Beneath The Dorchester – one of London’s most unanimously luxurious hotels – China Tang is not a modern Chinese restaurant; nor does it attempt to be. Opened by the late Sir David Tang in 2005, the grand basement restaurant’s a la carte menu is embedded in Cantonese standards: deeply comforting and shrouded with warm familiarity, yet ultimately expensive.
Accessible via a separate entrance on Park Lane, or through the hotel’s opulent lobby (try to avoid losing your shoes in the deep, lavish carpets), China Tang occupies a vast, windowless space with art-deco interior specifically designed to evoke the romanticism of the 1930s. Mirrored pillars, plush banquettes and the intricately woven carpet join large tables – some table-clothed, others refreshingly uncloaked – surrounded by an eye-catching underwater fresco. Each table is set with silver chopsticks in a silver rest, evocative of the aristocratic custom of the 14th Century, in which poison was believed to blacken silver. During early dinner service on a recent Thursday evening, the dining space quickly began to fill with locals, hotel patrons and Chinese families, contributing to a riotous atmosphere unfamiliar with starchy fine dining. In accordance, the service is upbeat but professional, eminently unfussy.
As for the food, Cantonese dishes are celebrated, executed using premium ingredients: the regional cooking which set the foundations for London’s constantly expanding hub of remarkable Chinese restaurants. In addition to the vast a la carte menu, an all-day dim sum menu is also available – a rarity which bucks the customary trend of serving full dim sum menus exclusively during lunch service. Consequently, our dinner begins with a round of Shanghainese siu long bao (£7): delicately crafted but filled with not-quite-enough of that joyous soup rife with ginger. Classic taro cake (£7) comprises chicken, prawn and scallop, deftly fried with trademark crispy yam puff; while barbecue pork pastries (£7) are sweet and loaded with umami – notably without the aid of added MSG.
One of the menu’s more adventurous gems: chunks of cold chicken are lashed with alcohol, veiled with flaccid skin which does little to compensate for the challenging texture of terse, accompanying jellyfish (£22).
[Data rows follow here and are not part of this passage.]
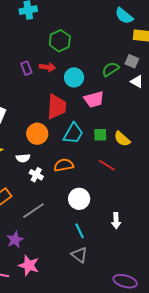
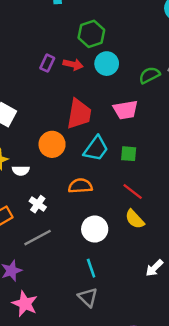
purple rectangle: (26, 68) -> (47, 63), turned 40
cyan circle: (74, 77) -> (107, 64), moved
yellow semicircle: (122, 139) -> (135, 219), moved
white semicircle: (23, 158) -> (21, 170), moved
white cross: (36, 175) -> (38, 204), moved
white arrow: (116, 221) -> (154, 268), moved, turned 42

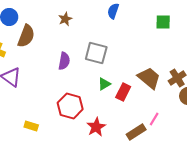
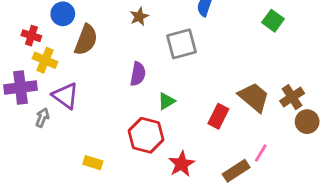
green square: (163, 22) -> (273, 21), turned 35
gray square: (96, 53) -> (182, 44), moved, turned -30
green triangle: (104, 84) -> (167, 101), moved

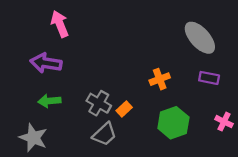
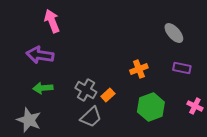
gray ellipse: (200, 38) -> (174, 33), size x0.7

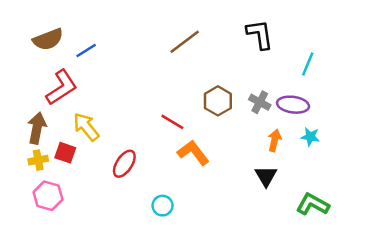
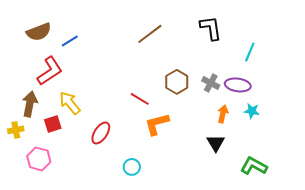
red square: (65, 153) -> (53, 124), turned -36
orange L-shape: (193, 153) -> (157, 124), turned -68
yellow cross: (38, 160) -> (16, 130), moved

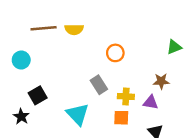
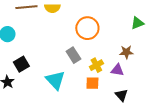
orange circle: (115, 53) -> (87, 28), size x1.5
yellow cross: (126, 96) -> (96, 65), turned -32

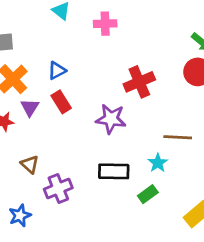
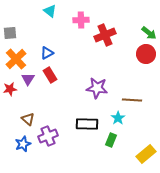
red cross: (139, 82) -> (105, 35), moved
purple star: (111, 119) -> (97, 88), moved
green rectangle: (148, 194) -> (111, 140), turned -32
blue star: (20, 216) -> (23, 144), moved

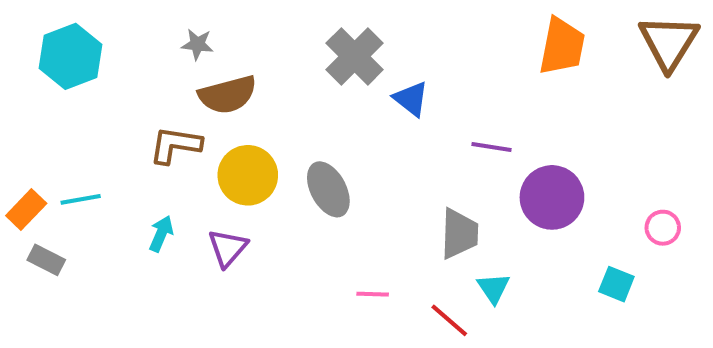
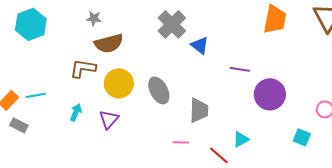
gray trapezoid: (459, 234) -> (199, 110), moved
cyan triangle: (494, 288) -> (241, 139), turned 36

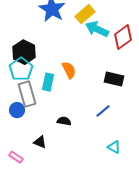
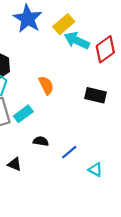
cyan rectangle: (48, 82) -> (23, 114), moved, turned 42
blue line: (103, 111) -> (69, 152), moved

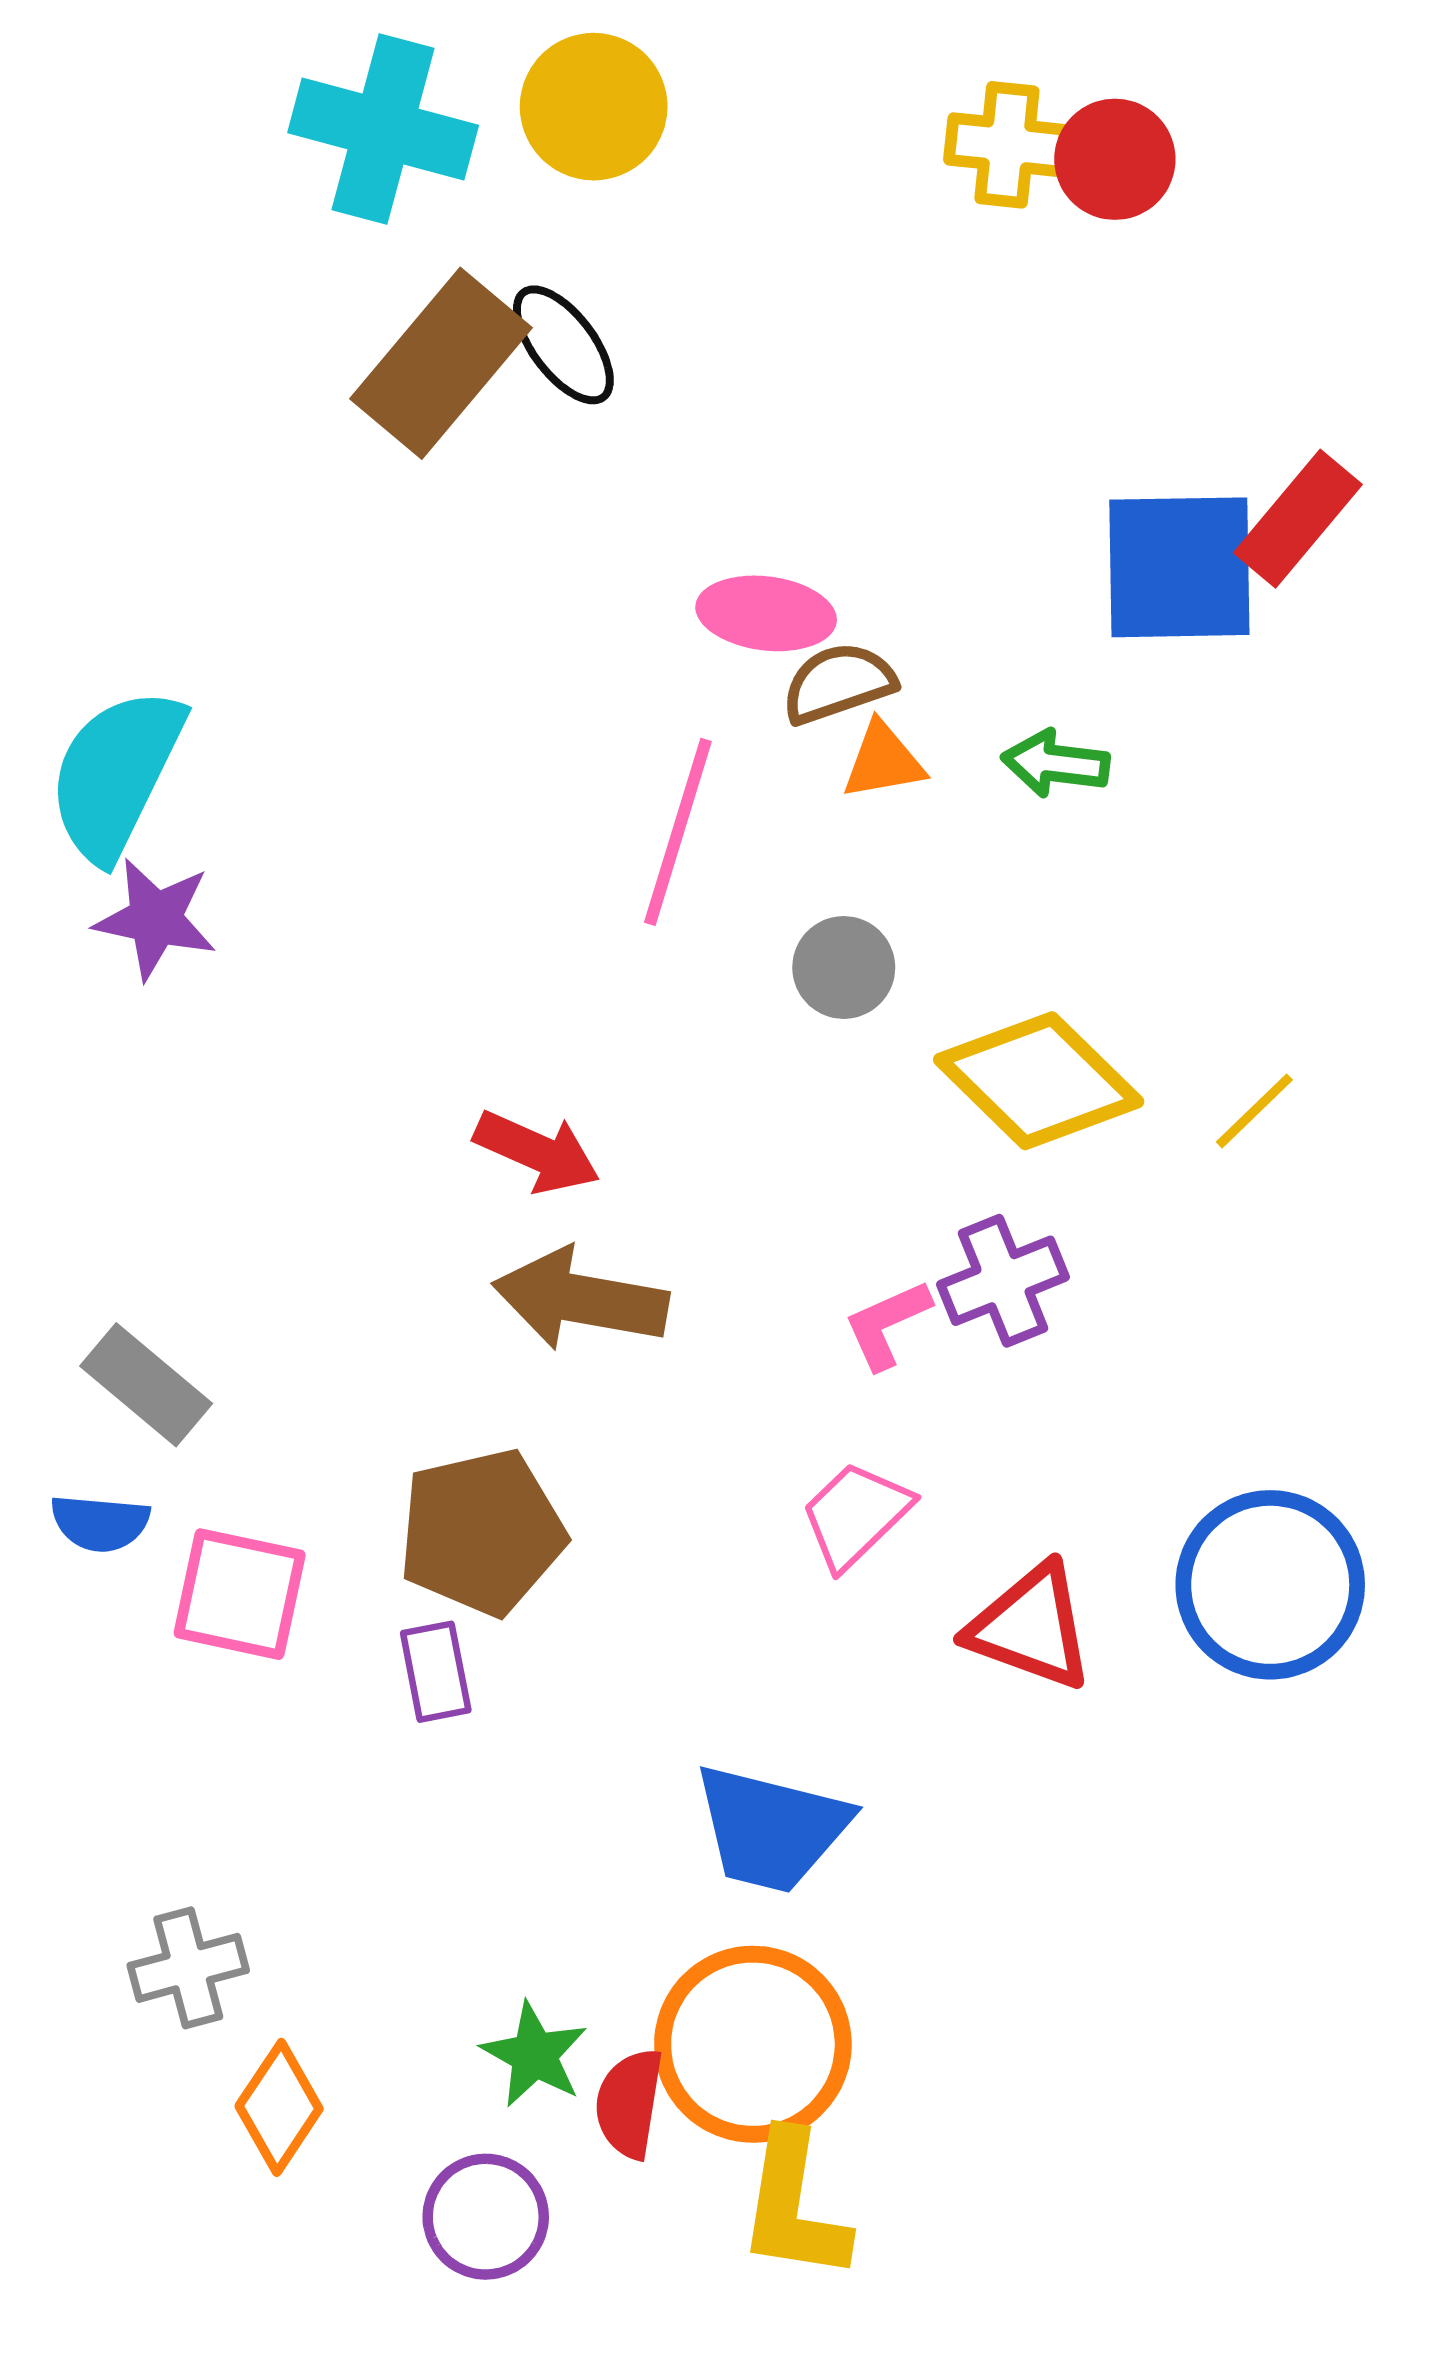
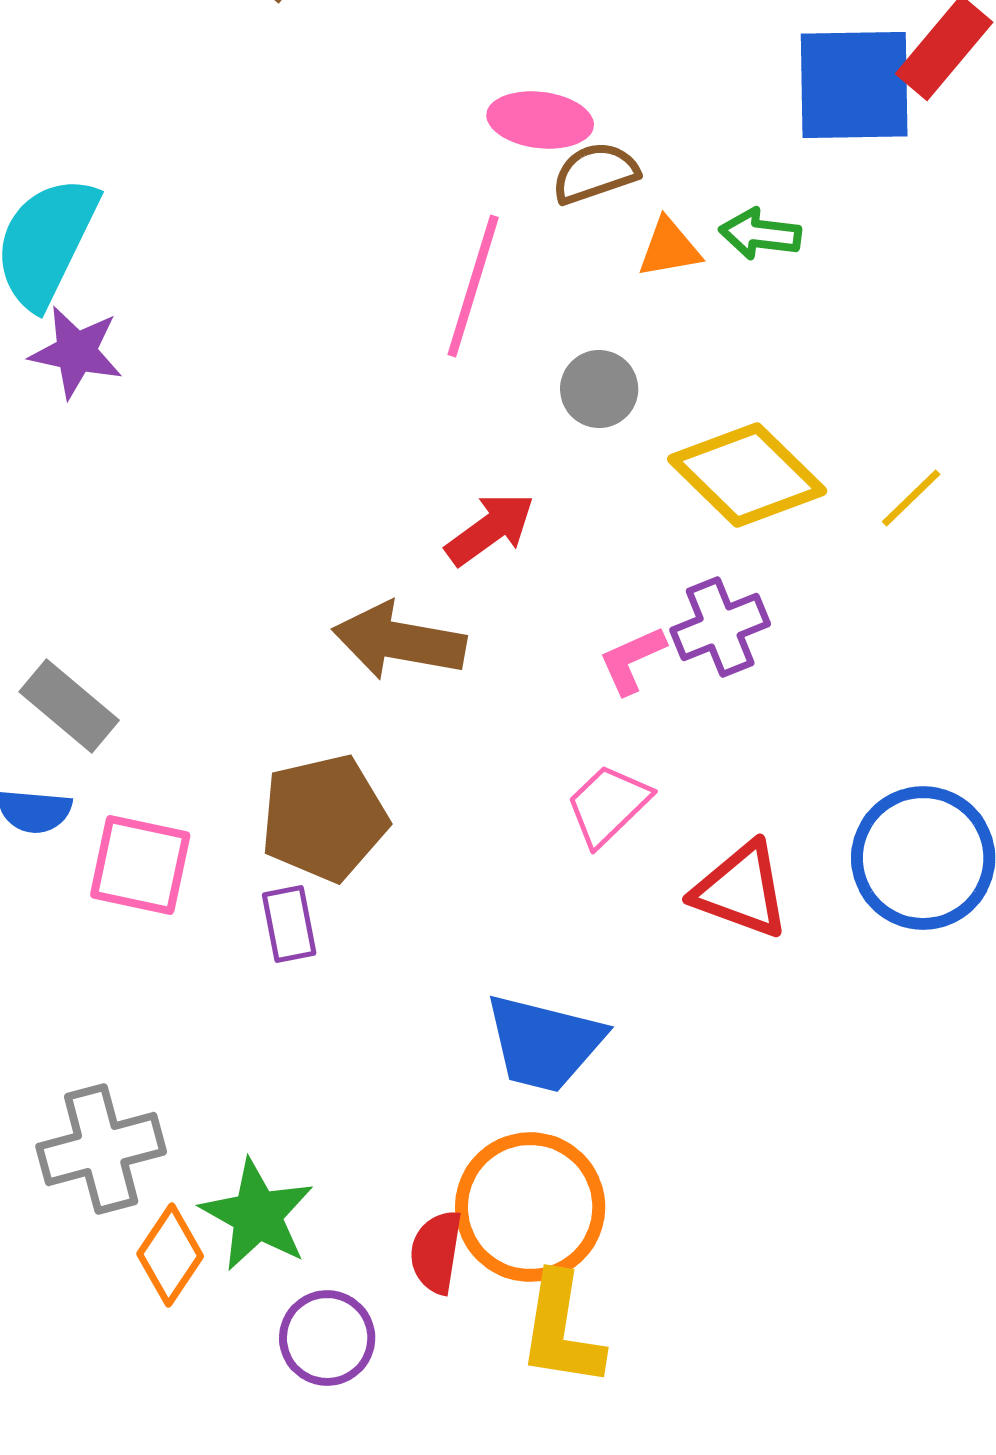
orange triangle: (883, 761) -> (669, 248), moved
red arrow: (537, 1152) -> (490, 529), moved, turned -60
gray cross: (188, 1968) -> (101, 1149), size x1.4
green star: (534, 2055) -> (257, 1215), moved, size x1.4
Better are nuggets of crispy golden tofu (£13) – soft, deep-fried and simply served with lurid sweet and sour sauce; or slices of the char siu pork shoulder (£22), red as sunrise and awash with sweet honey.
The 1970s are recalled once again with sweet and sour prawns (£27), deep-fried and again convoyed by that garish sauce, adeptly cooked and further embellished with some finely chopped chilli, agreeable with the ascetic steamed rice. A side of morning glory (£13), with plenty of fried garlic, arrives towards the end of the meal and thus gets pushed around the plate until cleared. Various desserts are available – including a preposterous platter of everything, alongside banana and apple fritters (£9) coated in caramel and sesame seeds for one final blast of yesteryear nostalgia.
The Cantonese fare at China Tang is fine, but the ubiquitous sense of occasion is the biggest factor in contributing to they enjoyable dinner experience. Much of the menu will be familiar to even the most unadventurous of British Sinophiles, but the often astronomical prices will not.
China Tang can be found at The Dorchester, 53 Park Lane, London, W1K 1QA.